The issue of air pollution became personal for me when I began to hear the countless stories of residents living near noxious facilities in southwest Detroit. Every morning, they are greeted by soot on their cars and foul odors. For years, they have been forced to breathe unhealthy air and, as a result, suffer from asthma and severe levels of cancer.
The local sources of pollution in my community are the Detroit Incinerator and the Marathon Oil Refinery. The Detroit Incinerator is the largest solid waste incinerator in the U.S. and a major source of pollution for the region. It burns an estimated 2,800 tons of commercial and household waste each day. The Marathon Oil Refinery in southwest Detroit is Michigan's only refinery, and it is importing tar sands oil from Canada.

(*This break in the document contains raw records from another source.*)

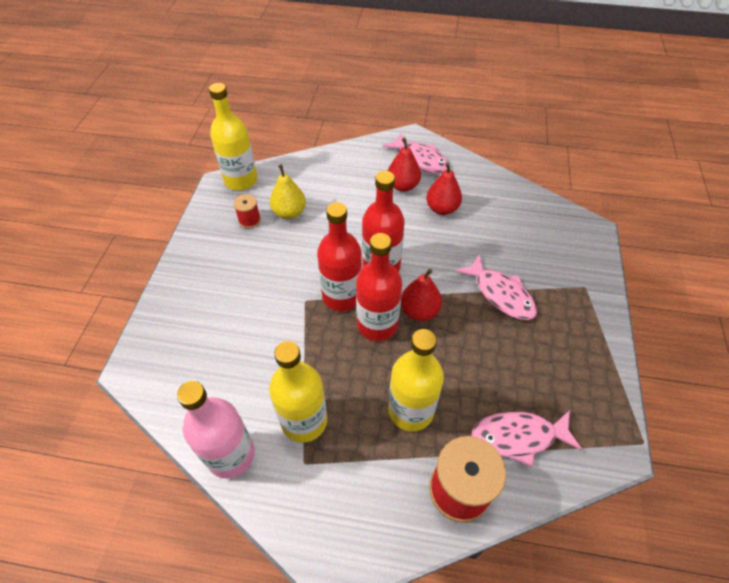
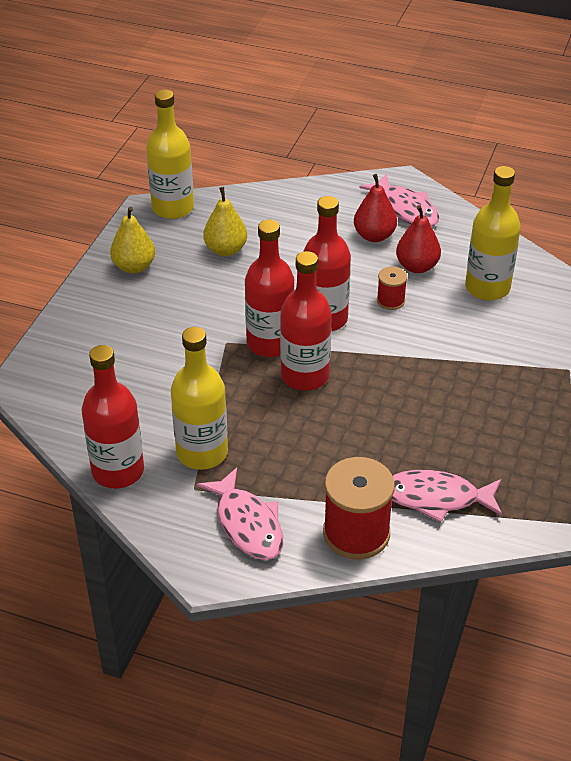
camera: 10 degrees right, 10 degrees down
pink bottle [177,381,255,479] -> red bottle [82,345,144,489]
red spool [234,194,261,229] -> red spool moved to [377,266,407,310]
yellow bottle [388,329,444,432] -> yellow bottle moved to [465,166,521,301]
red pear [401,269,442,321] -> none
pink fish [456,255,537,320] -> pink fish moved to [196,467,283,560]
none -> yellow pear [110,206,155,273]

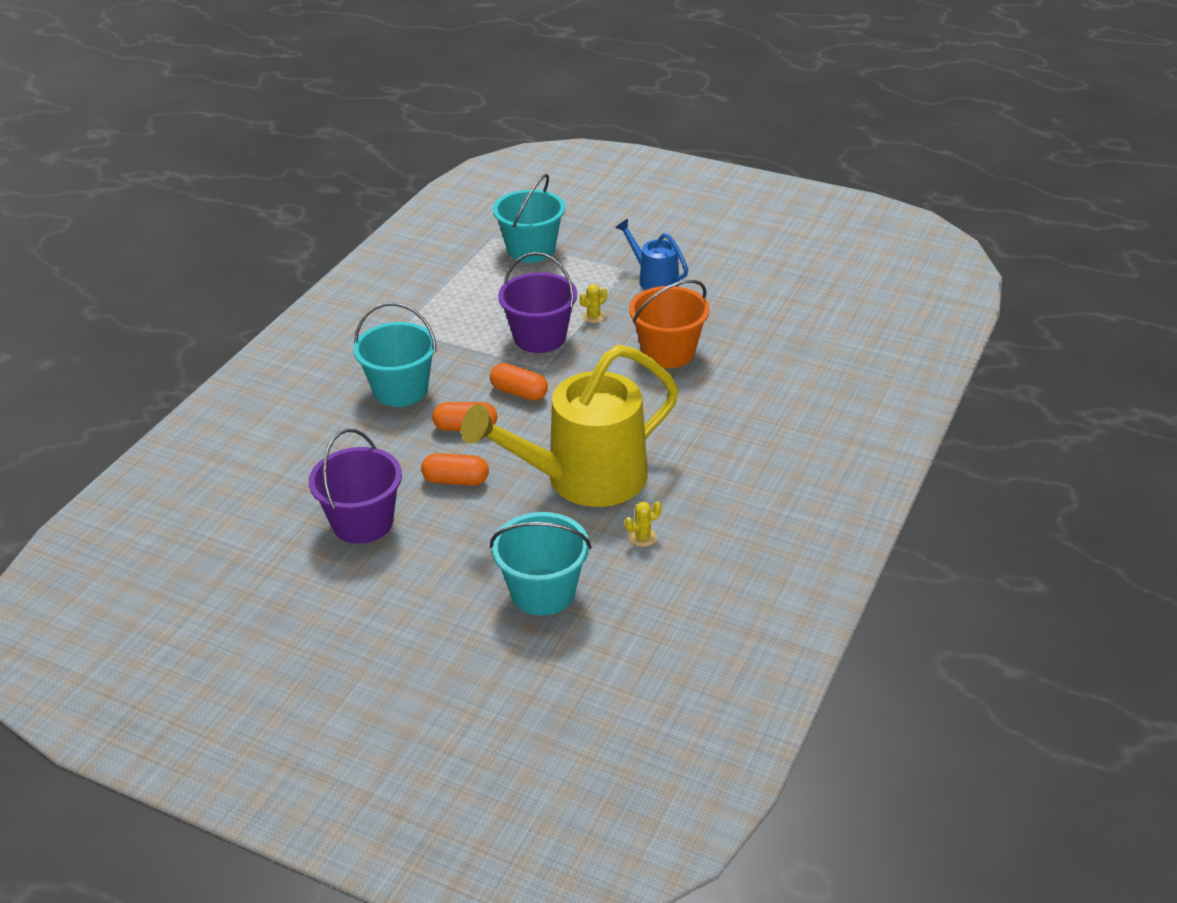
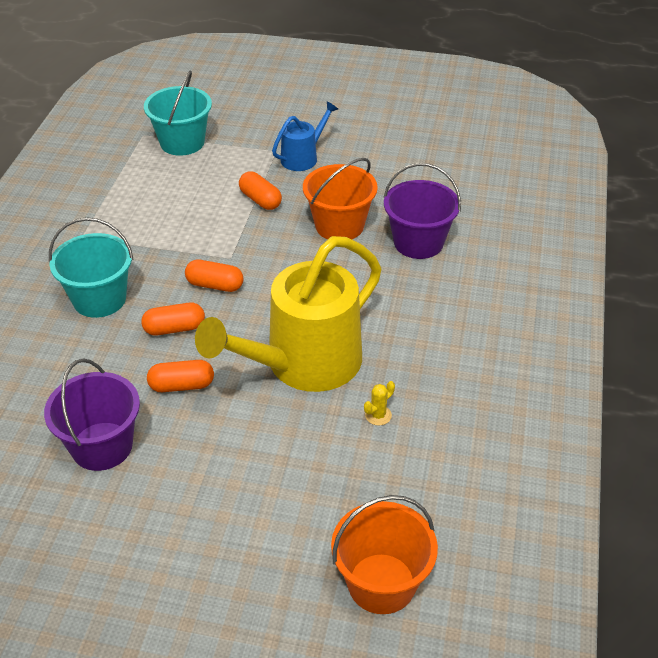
camera: 15 degrees left, 5 degrees up
turquoise bucket [490,512,591,616] -> none
purple bucket [498,252,577,353] -> purple bucket moved to [383,163,461,259]
yellow cactus [579,284,607,323] -> orange capsule [239,172,282,210]
blue watering can [615,219,688,290] -> blue watering can turned 105 degrees clockwise [272,101,338,171]
none -> orange bucket [331,495,438,614]

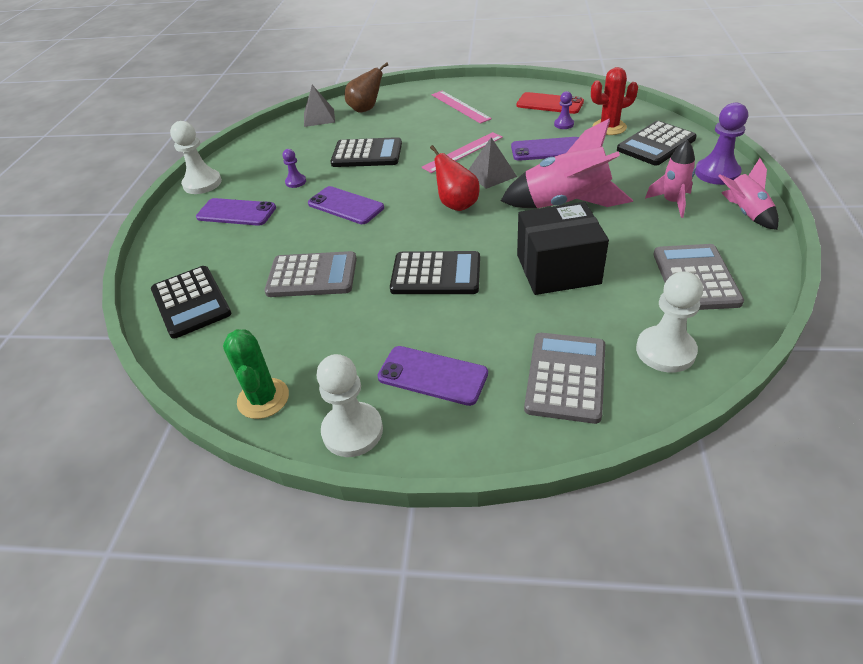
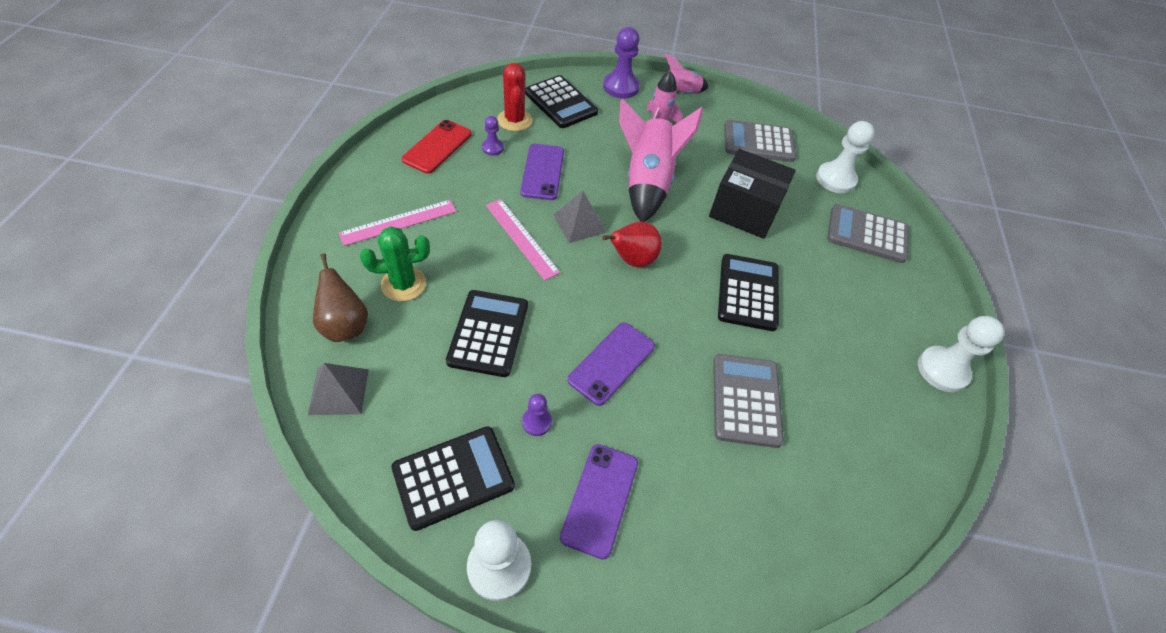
camera: 95 degrees left, 10 degrees up
black calculator [151,266,231,339] -> black calculator moved to [391,426,515,531]
green cactus [223,329,289,419] -> green cactus moved to [360,226,430,301]
purple phone [377,346,488,406] -> none
black box [517,202,609,295] -> black box turned 60 degrees counterclockwise [709,149,796,239]

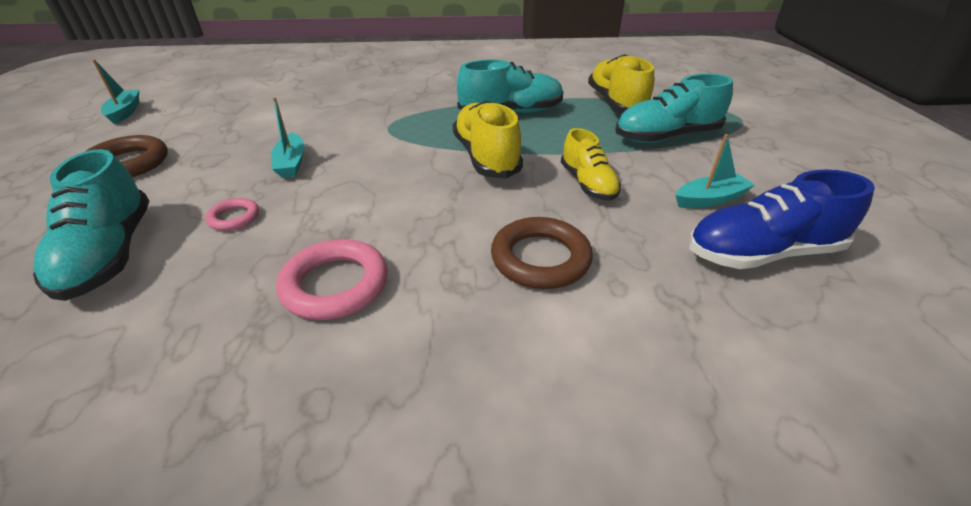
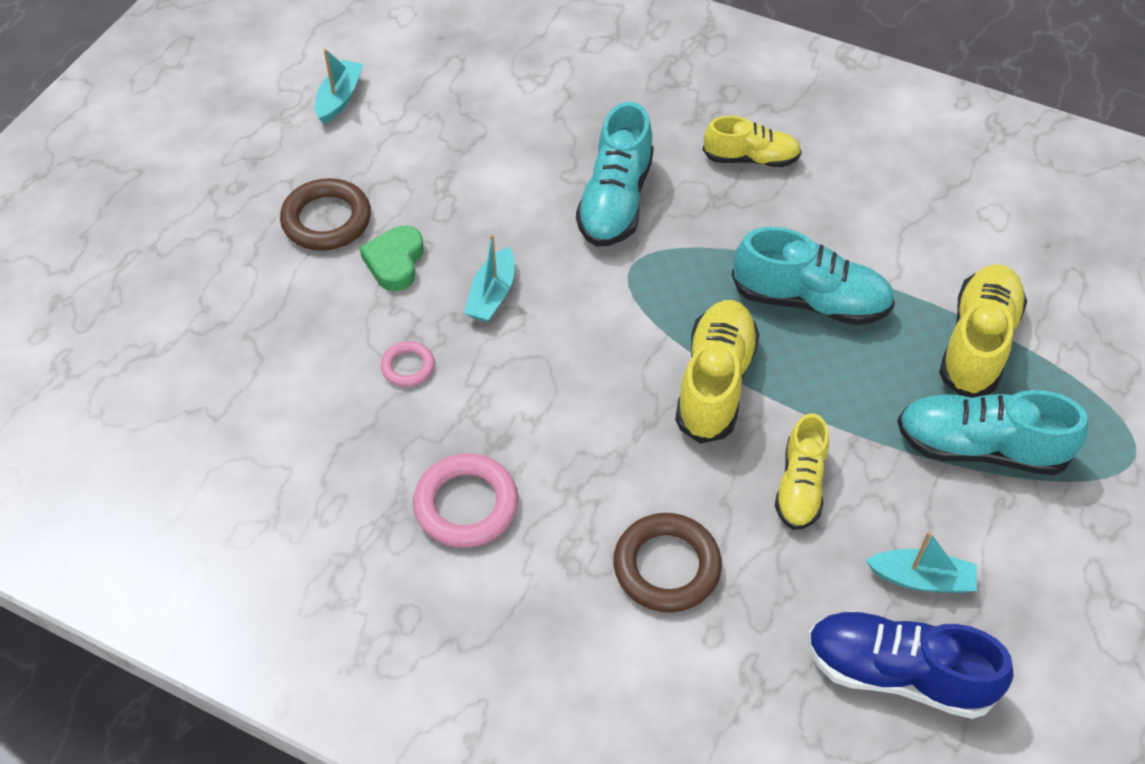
camera: 30 degrees right, 15 degrees up
turquoise shoe [33,149,149,301] -> turquoise shoe moved to [576,102,654,247]
none -> green heart [360,226,424,291]
none -> yellow shoe [703,116,802,167]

Detroit is home to some of the most polluted sites in the state of Michigan. The industries that drove the city have been a blessing and a curse. It was a blessing because of the economic development opportunities that were provided—the middle class was officially established through these industries. However, it was also a curse because of the environmental hazards that accompanied it, leading to rare forms of cancer, and increased levels of severe asthma and other respiratory illnesses.
Often, the residents of these communities are least likely to be able to afford quality health care and do not have access to preventive care. I am attending “50 States United for Healthy Air” because I have an obligation to fight for those who are too weak to fight for themselves. I am going to D.C. to express our concerns and to share our stories, in an effort to strengthen congressional support of the Environmental Protection Agency.
Clean air should not be a commodity that is only reserved for wealthy residents. It is a natural right that should be enjoyed by EVERYONE, regardless of race or class.